И напротив, строгий Шамай из богатого и знатного иерусалимского рода, в отличие от Гиллеля, держался буквы Писания, не допускал свободы толкований, то есть не учитывал ситуацию, в которую невольно попадал человек. В основе предписаний Шамая – чистый Закон, буквальное понимание установлений, он судил как бы сверху. Одним словом, по принципу «сытый голодного не разумеет». Гиллель же вносил в толкование Святого Писания дух терпимости, исходил из заботы конкретного человека. Говорил: «Никогда не суди другого, прежде чем поставишь себя на его место». Простолюдины, добывающие хлеб тяжёлым трудом, говорили, что Гиллель лучше понимает их, ведь он и сам когда-то был бедным дровосеком.

Притом что разные подходы Гиллеля и Шамая сходятся в высшем понимании единения Бога и человека, есть мнение, что со временем возьмёт верх школа Шамая.

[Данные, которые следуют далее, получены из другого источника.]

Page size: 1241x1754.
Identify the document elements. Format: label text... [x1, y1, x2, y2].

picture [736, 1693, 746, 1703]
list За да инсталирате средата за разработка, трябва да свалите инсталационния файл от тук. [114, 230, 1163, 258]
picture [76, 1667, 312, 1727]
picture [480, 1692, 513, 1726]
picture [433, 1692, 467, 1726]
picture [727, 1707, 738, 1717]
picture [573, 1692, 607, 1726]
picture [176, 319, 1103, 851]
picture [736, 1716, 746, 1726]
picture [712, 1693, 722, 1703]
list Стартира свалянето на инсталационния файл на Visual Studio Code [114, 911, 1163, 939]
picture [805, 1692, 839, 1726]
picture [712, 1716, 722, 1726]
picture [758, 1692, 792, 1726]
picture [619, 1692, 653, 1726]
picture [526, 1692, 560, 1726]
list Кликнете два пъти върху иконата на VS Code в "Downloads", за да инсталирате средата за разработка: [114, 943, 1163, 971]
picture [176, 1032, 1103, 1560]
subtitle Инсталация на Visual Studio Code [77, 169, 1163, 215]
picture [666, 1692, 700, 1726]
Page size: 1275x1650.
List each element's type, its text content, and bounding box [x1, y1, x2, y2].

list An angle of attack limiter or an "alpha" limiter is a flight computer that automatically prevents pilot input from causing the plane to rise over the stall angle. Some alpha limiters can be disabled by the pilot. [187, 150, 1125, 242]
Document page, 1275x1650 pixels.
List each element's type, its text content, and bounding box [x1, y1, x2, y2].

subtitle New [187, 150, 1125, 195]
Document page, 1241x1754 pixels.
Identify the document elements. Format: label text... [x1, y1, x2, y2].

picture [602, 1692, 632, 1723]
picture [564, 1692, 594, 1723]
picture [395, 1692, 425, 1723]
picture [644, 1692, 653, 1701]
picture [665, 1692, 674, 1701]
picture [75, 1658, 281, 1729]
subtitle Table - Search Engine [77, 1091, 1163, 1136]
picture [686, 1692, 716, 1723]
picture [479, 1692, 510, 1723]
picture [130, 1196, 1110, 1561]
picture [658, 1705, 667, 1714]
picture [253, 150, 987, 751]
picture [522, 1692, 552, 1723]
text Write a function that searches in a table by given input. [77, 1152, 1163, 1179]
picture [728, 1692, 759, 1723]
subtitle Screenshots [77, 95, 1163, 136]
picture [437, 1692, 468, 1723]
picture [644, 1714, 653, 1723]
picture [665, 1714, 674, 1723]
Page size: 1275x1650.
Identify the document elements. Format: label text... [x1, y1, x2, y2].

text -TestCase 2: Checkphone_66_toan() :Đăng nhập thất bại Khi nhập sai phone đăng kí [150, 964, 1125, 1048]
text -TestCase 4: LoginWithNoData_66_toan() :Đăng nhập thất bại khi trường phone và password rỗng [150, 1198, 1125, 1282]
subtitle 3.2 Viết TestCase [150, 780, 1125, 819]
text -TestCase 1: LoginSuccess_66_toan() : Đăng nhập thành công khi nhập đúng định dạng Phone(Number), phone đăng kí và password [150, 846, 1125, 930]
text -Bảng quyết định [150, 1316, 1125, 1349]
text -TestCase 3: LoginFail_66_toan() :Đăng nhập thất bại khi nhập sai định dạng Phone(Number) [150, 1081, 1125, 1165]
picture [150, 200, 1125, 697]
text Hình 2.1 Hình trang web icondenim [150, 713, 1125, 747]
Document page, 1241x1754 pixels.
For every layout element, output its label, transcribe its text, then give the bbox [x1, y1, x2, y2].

Я в это не верю, как не верю в идеальные условия жизни, при которых не будет необходимости принимать трудные решения.

Интересно, что взгляды этих мудрецов разделились и в вопросе зажигания ханукальных свечей. Шамай зажигал в первый вечер сразу восемь свечей, разумея изначальный подъём души. Затем с каждым днём убавлял по свече – так мы умаляемся, становимся всё смиренней перед Богом. Гиллель же, напротив, начинал с одной свечи и доходил до восьми – так мы постепенно набираем знания, жизненный опыт и наш диалог с Творцом становится более осознанным. Творцу нужен партнёр, а не раб; Бог евреев предполагает в человеке индивидуальность, стойкость; не борьба ли Иакова с ангелом на лестнице, уходящей в небо, предшествовала словам Создателя: «Ты боролся и победил!»

Цель творения человека в осмыслении мира и себя в нём. Два с половиной года спорили школа Шамая и школа Гиллеля; одни говорили: «Человеку лучше не быть созданным, ибо горестей и страданий больше, чем радости».

Другие полагали: «Человеку лучше, что он создан». Посчитали голоса и решили: «Человеку лучше не быть созданным, но теперь, когда он уже есть, пусть покопается в своих деяниях». О том же писали греки: люди поймали бога лесов Пана и спросили его: «Что лучше – родиться или не родиться?» Пан долго молчал, а когда понял, что его не отпустят, пока не ответит, сказал: «Лучше не родиться, так как горестей в жизни больше, чем радости, но, если уж родился, пусть подумает: зачем он». Настоящая мудрость едина во все времена.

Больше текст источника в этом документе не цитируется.